A somewhat confusing segment on BBC's Newsnight featured Iain Sinclair and journalist traversing the roads and elevated walkways of Stevenage and Peterborough, describing the open land as emptied of people, and discussing whether the glass-faced office buildings have any functional purpose at all, or whether they're merely unknowable alien structures. It seems a critique is being presented of Prescott's plans for new housing, but it's not really clear what kind of Middle England he'd prefer in its place. Will Alsop pops up to describe Barratt-box-encircled town centres as ASBO-land. So, read the book perhaps: Edge of the Orison: In the Traces of John Clare's 'Journey Out Of Essex' (2005) re-traces the 1841 march of "peasant poet" John Clare from asylum in Epping back to his home in Peterborough, a journey through the countryside and commuter hives of the A13. (You can watch this episode of Newsnight again online until 2230 Friday 30th Sept 2005.)
Sinclair in the media:
Diary: Iain Sinclair in London Review of Books:
Rusting English metal, from somewhere down the A13, near Rainham Marshes, rendered as a grid of delicately balanced reds and pinks, with just enough green to cancel the headache.

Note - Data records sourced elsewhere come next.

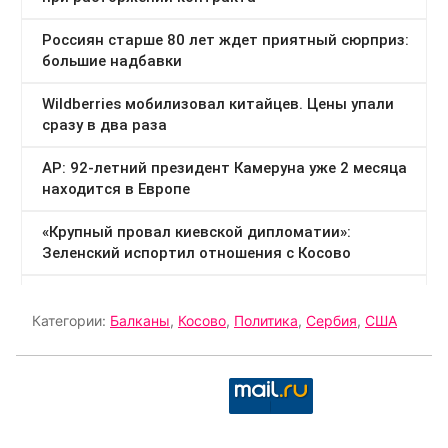
Категории:
Балканы
,
Косово
,
Политика
,
Сербия
,
США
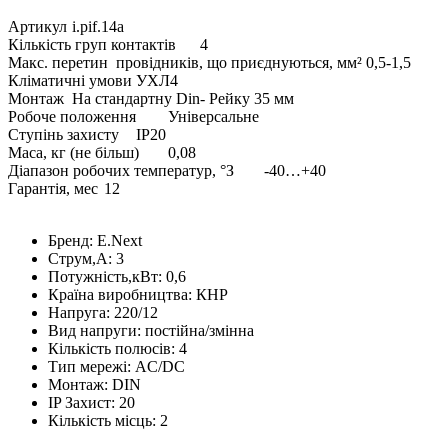
Артикул
і.pіf.14a
Кількість груп контактів
4
Макс. перетин провідників, що приєднуються, мм² 0,5-1,5
Кліматичні умови
УХЛ4
Монтаж
На стандартну Dіn- Рейку 35 мм
Робоче положення
Універсальне
Ступінь захисту
ІP20
Маса, кг (не більш)
0,08
Діапазон робочих температур, °З
-40…+40
Гарантія, мес
12
Бренд:
E.Next
Струм,А:
3
Потужність,кВт:
0,6
Країна виробництва:
КНР
Напруга:
220/12
Вид напруги:
постійна/змінна
Кількість полюсів:
4
Тип мережі:
AC/DC
Монтаж:
DIN
IP Захист:
20
Кількість місць:
2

Bard of graffiti and broken bottles in The Independent:
Both Sinclair and Clare are united by a keen sense of space and place, coupled, paradoxically, with a wanderlust; ferociously fluent prose; and, above all, what Sinclair calls, "the cataloguing instinct": "But instead of Clare's fauna and flora, I note graffiti, broken bottles, the remains of a TV set."
Above the vaulted sky in The Times:
There is a subplot, a quest for a link between his wife Anna's family (and maybe even his own: Sinclair, St Clare!) and Clare's — a numbing trail through old photographs and gravestone epigraphs that leads nowhere. Except perhaps to underline the sacramental importance to us of roots in place. You expect these diversions in Sinclair's writing. He has an almost schizophrenic alertness to word play, visual puns, resonances. His narrative grows the way that ice cracks, feeling its way to the warm spots. He divvies Shelley's watch, Clare's snuffboxes (that the poet used in some sassy double-entendres about the Queen), invents ley lines between Clare’s pubs. Sometimes this seems gratuitous, the sound of a man muttering to himself, and registering, step by step, his foot-notes. But this is the way Clare himself walked and wrote, hopping from one side of the road to the other, taking in plant and weather and memory in one simultaneous, panoramic sweep — catching what Seamus Heaney called "the one-thing-after-anotherness of the world".
Interviewed at Londonist:
It kind of continues or completes the trilogy of Lights Out and London Orbital because the actual journey was exactly the same distance as the journey around the M25, but out into the country. It traces something that I've passed through in London Orbital which is Epping Forest and the asylum were the poet John Clare was kept; he did this phenomenal three and a half day march back to his village north of Peterborough and I always wanted to repeat that journey.
So the book starts with a reprisal of his journey, walking at exactly the same dates in July when it's sweltering hot and it was weirder than the M25 because I found that the whole of middle England was just deserted. There's nothing there once you're off the motorway. In the villages the pubs are shut, there were no obvious farmers, abandoned airfields, huge industrial fields of corn and a very very weird landscape. Whereas walking around the edge of London there were always people you'd bump into and stories to hear. This was like emptiness. Emptiness all the way.
It's a version of what's coming up which is John Prescott's motorway growth cities - Thames Gateway and another one that's going to go up Stanstead, Cambridge, Peterborough - that's the future. So without really intending it this third book has become the conclusion to this movement out of London.